Anne Sandager
5 weeks ago

Debunking the headline: US GDP grows by a third ahead of EU in 15 years

Europeans need not worry as much as these articles would suggest.
Photo by Thamkc
Photo by Thamkc

In 2008, the EU and US economies were roughly the same size. Today, US GDP is one-third bigger. This news story has been picked up by several respectable papers in the past year including Financial Times, Foreign Policy and Le Monde often accompanied by gloomy predictions about the future of the European economy.

The numbers aren’t made up. According to the most recent figures by the IMF, US GDP is approx. $28.8 trillion in 2024 while EU GDP is trailing behind at $19 trillion. The per capita gap is almost double.

The papers provide different theories on the root cause of the troubling divergence: Europe’s underdeveloped tech-industry, over-regulation, and the flexible job market are among the contenders. 

However, Europeans need not worry as much as these articles would suggest.

The figures featured in the most scary articles measure GDP in current US dollars. When comparing the GDP of different countries with different currencies, it's important to use Purchasing Power Parity (PPP) to control for fluctuating exchange rates. 

According to the IMF, when measured by PPP, the gap between US and EU GDP is significantly narrower. In 2024, the EU's PPP-adjusted GDP was approximately $26.3 trillion, compared to the US's $28.8 trillion. 

However, sluggish growth rates in the European Union remain an issue worthy of attention. The US posted a GDP growth rate of 2.5% in 2023, outpacing all other advanced economies “and on track to do so again in 2024.” The Covid pandemic, in particular, highlighted the differences in resilience between the US and EU economies.

Contrary to a common EU criticism, it is actually the lack of public intervention that is hampering its economic rebound. The US has demonstrated a robust ability to mobilize public investment in response to economic crises. For instance, the Inflation Reduction Act of 2022 was adopted to curb inflation by investing in domestic clean energy production and manufacturing in the aftermath of the pandemic downturn. Similarly, the Infrastructure Investment and Jobs Act allocates $1.2 trillion towards improving the nation’s infrastructure. 

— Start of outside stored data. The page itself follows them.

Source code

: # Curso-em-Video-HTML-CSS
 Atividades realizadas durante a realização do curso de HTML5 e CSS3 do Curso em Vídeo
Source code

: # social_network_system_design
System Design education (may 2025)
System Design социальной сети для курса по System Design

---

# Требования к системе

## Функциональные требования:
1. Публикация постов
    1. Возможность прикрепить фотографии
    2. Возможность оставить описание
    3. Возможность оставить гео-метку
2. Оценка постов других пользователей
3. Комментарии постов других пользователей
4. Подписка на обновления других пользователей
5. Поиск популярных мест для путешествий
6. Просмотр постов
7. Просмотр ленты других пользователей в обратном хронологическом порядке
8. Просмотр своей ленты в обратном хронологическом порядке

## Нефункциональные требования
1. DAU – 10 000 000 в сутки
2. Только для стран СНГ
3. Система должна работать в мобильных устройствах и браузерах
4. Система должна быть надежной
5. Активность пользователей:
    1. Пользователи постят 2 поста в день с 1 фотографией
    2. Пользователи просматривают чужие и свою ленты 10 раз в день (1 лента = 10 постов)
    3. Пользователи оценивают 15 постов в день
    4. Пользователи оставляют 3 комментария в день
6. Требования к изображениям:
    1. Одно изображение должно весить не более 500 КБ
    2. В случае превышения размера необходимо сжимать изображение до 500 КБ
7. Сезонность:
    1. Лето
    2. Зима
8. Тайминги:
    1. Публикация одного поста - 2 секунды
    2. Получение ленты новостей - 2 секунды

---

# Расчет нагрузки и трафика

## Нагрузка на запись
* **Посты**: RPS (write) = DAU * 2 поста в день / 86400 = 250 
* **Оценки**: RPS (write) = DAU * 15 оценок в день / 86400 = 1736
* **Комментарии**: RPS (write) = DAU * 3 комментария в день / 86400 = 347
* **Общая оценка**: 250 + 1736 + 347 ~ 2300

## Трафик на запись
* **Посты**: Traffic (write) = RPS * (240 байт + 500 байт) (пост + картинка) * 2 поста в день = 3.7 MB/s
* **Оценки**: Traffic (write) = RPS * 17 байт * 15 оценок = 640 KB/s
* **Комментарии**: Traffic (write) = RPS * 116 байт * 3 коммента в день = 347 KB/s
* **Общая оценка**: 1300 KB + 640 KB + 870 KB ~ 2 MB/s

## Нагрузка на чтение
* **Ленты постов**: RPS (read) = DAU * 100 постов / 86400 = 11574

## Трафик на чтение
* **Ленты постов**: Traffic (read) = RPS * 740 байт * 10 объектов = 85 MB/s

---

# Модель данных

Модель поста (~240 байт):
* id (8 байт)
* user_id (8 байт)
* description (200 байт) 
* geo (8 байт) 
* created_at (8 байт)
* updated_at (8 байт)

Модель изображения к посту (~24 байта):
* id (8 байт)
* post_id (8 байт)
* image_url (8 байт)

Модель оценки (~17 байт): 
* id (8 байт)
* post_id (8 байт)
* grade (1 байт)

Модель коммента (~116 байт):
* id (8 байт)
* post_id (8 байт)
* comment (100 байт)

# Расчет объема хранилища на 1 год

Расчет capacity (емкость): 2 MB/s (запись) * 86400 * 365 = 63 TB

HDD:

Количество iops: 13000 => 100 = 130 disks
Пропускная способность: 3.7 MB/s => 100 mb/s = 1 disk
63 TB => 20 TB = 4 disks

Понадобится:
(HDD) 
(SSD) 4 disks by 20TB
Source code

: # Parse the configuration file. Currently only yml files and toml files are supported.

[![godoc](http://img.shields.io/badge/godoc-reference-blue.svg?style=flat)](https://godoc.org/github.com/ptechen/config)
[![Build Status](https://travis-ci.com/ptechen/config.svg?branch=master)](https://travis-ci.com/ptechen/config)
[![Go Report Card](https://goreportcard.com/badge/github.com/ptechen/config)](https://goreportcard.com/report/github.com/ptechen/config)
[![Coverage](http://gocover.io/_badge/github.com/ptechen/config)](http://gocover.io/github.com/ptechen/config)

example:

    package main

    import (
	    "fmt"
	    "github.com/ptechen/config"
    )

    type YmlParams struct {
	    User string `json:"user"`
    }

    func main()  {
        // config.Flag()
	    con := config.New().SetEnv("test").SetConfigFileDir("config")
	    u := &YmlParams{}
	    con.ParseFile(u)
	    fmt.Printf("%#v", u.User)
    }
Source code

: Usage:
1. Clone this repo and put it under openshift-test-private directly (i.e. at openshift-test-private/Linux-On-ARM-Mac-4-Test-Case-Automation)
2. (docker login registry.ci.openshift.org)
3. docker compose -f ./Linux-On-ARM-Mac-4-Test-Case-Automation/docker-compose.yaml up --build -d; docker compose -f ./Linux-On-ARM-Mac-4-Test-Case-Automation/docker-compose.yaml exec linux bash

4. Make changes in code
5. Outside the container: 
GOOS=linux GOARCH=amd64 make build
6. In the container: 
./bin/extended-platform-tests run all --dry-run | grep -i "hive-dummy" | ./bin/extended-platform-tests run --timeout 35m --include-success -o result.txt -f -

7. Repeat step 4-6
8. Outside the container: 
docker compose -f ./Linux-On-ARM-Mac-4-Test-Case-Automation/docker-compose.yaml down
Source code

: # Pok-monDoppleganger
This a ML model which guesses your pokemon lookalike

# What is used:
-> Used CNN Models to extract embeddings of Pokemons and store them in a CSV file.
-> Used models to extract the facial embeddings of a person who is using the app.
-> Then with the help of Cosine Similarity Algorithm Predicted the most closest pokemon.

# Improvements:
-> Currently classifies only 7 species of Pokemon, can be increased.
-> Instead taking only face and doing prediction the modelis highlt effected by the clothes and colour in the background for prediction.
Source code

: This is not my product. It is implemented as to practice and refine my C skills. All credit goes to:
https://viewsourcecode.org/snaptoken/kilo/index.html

These bills have not only cushioned the immediate impacts of a budding recession but have also created numerous jobs and set the foundation for sustained economic growth. In contrast, the EU struggles to match this scale of public investment due to its budgetary constraints and the necessity to achieve consensus among its 27 member states hampering the EU's ability to respond swiftly and effectively to economic challenges.

According to Energy analyst at Steno Research, Ulrik Simmelholt, points to a second major reason behind the current US advantage against the EU:

“Europe has been over-reliant on cheap energy, and when Russia then cuts off its gas that becomes very problematic for us in terms of production capabilities.” 

The War in Ukraine became the second major exogenous shock to the world economy in five years, and with the subsequent cut in Russian natural gas, global energy prices were skyrocketing. The EU, which imports 63% of its energy consumption according to Eurostat, is particularly vulnerable to these price hikes.

Across the Atlantic, the US reached its highest level of energy independence in 2022, becoming a net exporter by producing 104% of its domestic consumption needs. The shale gas revolution, in particular, has provided a substantial boost to the US economy by lowering energy prices for businesses and consumers.

It is hard to see a scenario in which the US's growth advantage over the EU diminishes in the near future. These structural differences in how the US is able to invest, and follow economic cycles not only allows it to address immediate economic needs but also pave the way for long-term competitiveness. Coupled with its entrepreneurial culture, easy access to venture capital and innovation ecosystem, the US has created a favorable environment for sustained growth.

Meanwhile, the EU faces structural challenges such as demographic trends, and a less dynamic tech sector. The bigger surprise is really how the economic gap between the EU and US isn’t wider.